Entschieden hat sich der Verein noch nicht. Es schwingt die Sehnsucht mit: Man will lieber vor echten Menschen spielen und nicht vor Kameras.

Das ist auch der Grund, weshalb sich ein kleines Ensemble aus Blechbläsern dazu entschlossen hat, sich auch bei eisigen Temperaturen vor Burscheider Senioreneinrichtungen zum Konzert aufzustellen. Hier können sie vor Menschen spielen, die von ihren Fenstern aus zuschauen und lauschen. Den älteren Menschen und Heimbewohnern, die in ihrem Alltag durch die Pandemie eingeschränkt sind, eine Freude zu machen, gibt den Musikern viel zurück.

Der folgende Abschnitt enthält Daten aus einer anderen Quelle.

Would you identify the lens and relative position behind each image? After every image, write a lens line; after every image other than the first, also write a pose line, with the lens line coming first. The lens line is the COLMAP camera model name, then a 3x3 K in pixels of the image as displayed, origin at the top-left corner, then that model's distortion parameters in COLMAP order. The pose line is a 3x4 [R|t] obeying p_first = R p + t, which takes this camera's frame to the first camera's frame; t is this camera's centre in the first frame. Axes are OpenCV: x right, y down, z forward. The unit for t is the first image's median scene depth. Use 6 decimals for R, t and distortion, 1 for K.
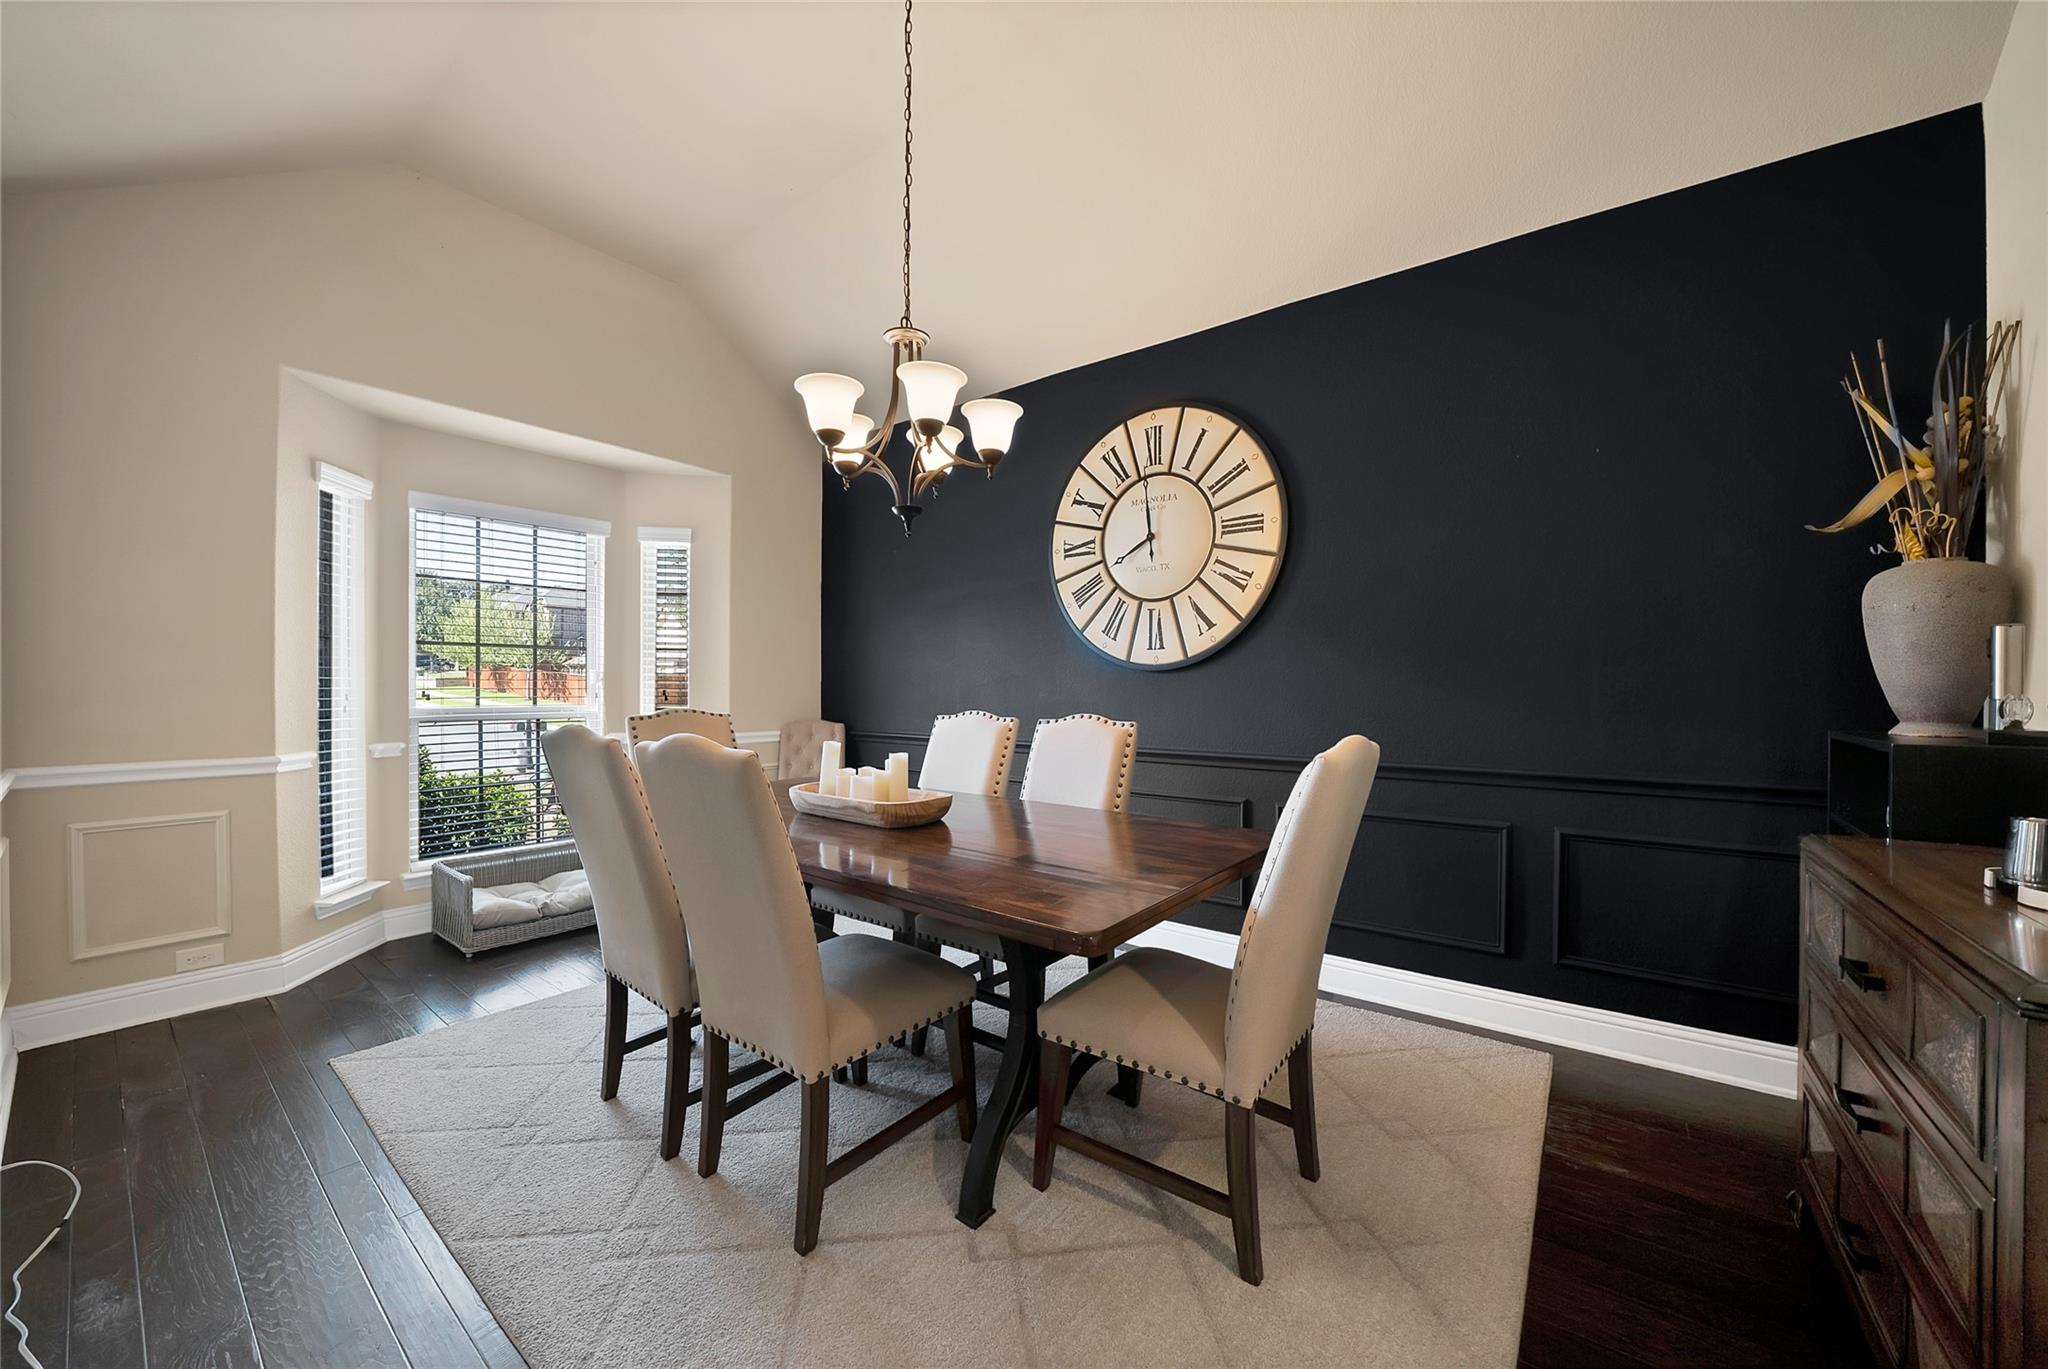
lens RADIAL K [[734.4, 0, 1024.0], [0, 734.4, 684.5], [0, 0, 1]] dist [-0.021712, 0.000093]
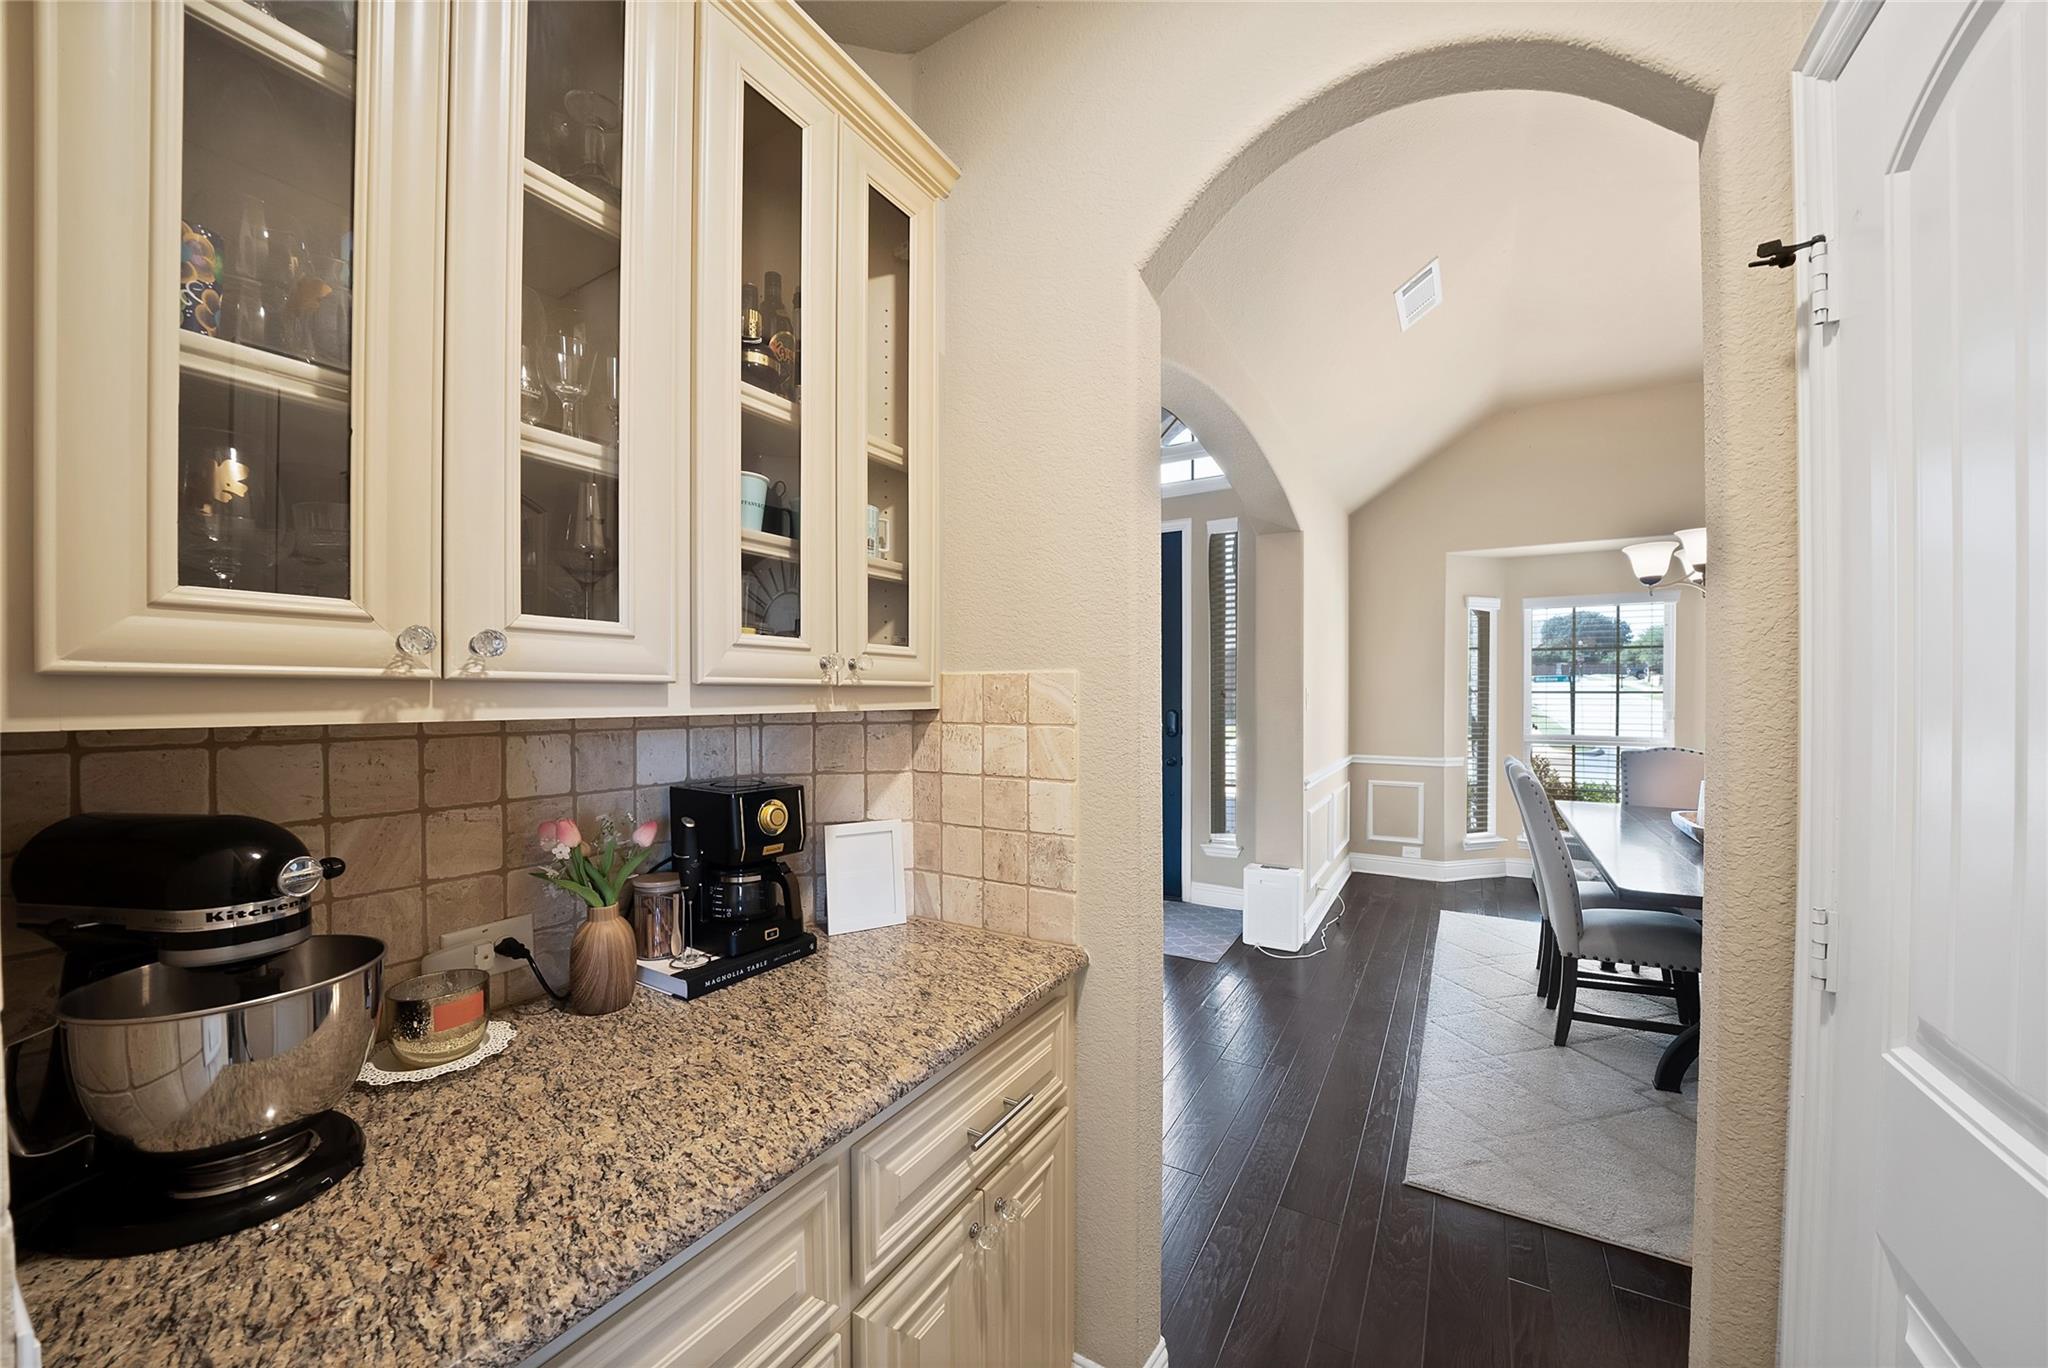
lens RADIAL K [[734.4, 0, 1024.0], [0, 734.4, 684.0], [0, 0, 1]] dist [-0.021712, 0.000093]
pose [[0.108465, -0.009632, -0.994054, 0.801104], [0.001700, 0.999953, -0.009503, -0.082770], [0.994099, -0.000660, 0.108477, -0.331822]]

Bereits im Frühjahr hatte der Orchesterverein diese kleinen Privatkonzerte gegeben – und die Resonanz war überwältigend. „Es war schön zu sehen, wie sich die Menschen freuen“, erzählt Martin Mudlaff. Einige hätten die Volkslieder auch mitgesungen und geklatscht. Von Angehörigen und Heimleitungen kam viel Lob und Dank. Solange es die Witterung zulässt, wird das kleine Ensemble vor Weihnachten noch vor den Häusern auftreten. Termine und Veranstaltungsorte werden nicht bekanntgegeben, sondern nur mit den Leitern der Einrichtungen abgesprochen. Dass noch zusätzliches Publikum kommt, will man durch diese Maßnahme verhindern.

Nachwuchs

Auch der Nachwuchs des Orchestervereins kann momentan nicht in der gewohnten Weise musizieren. Einzelunterricht bietet die Orchesterschule noch an. Das Junge Orchester und das Juniororchester können bis auf Weiteres aber nicht proben. Der Vorsitzende des Orchestervereins Hilgen hofft, dass das Ensemble seinem Vereinszweck im neuen Jahr wieder nachgehen kann.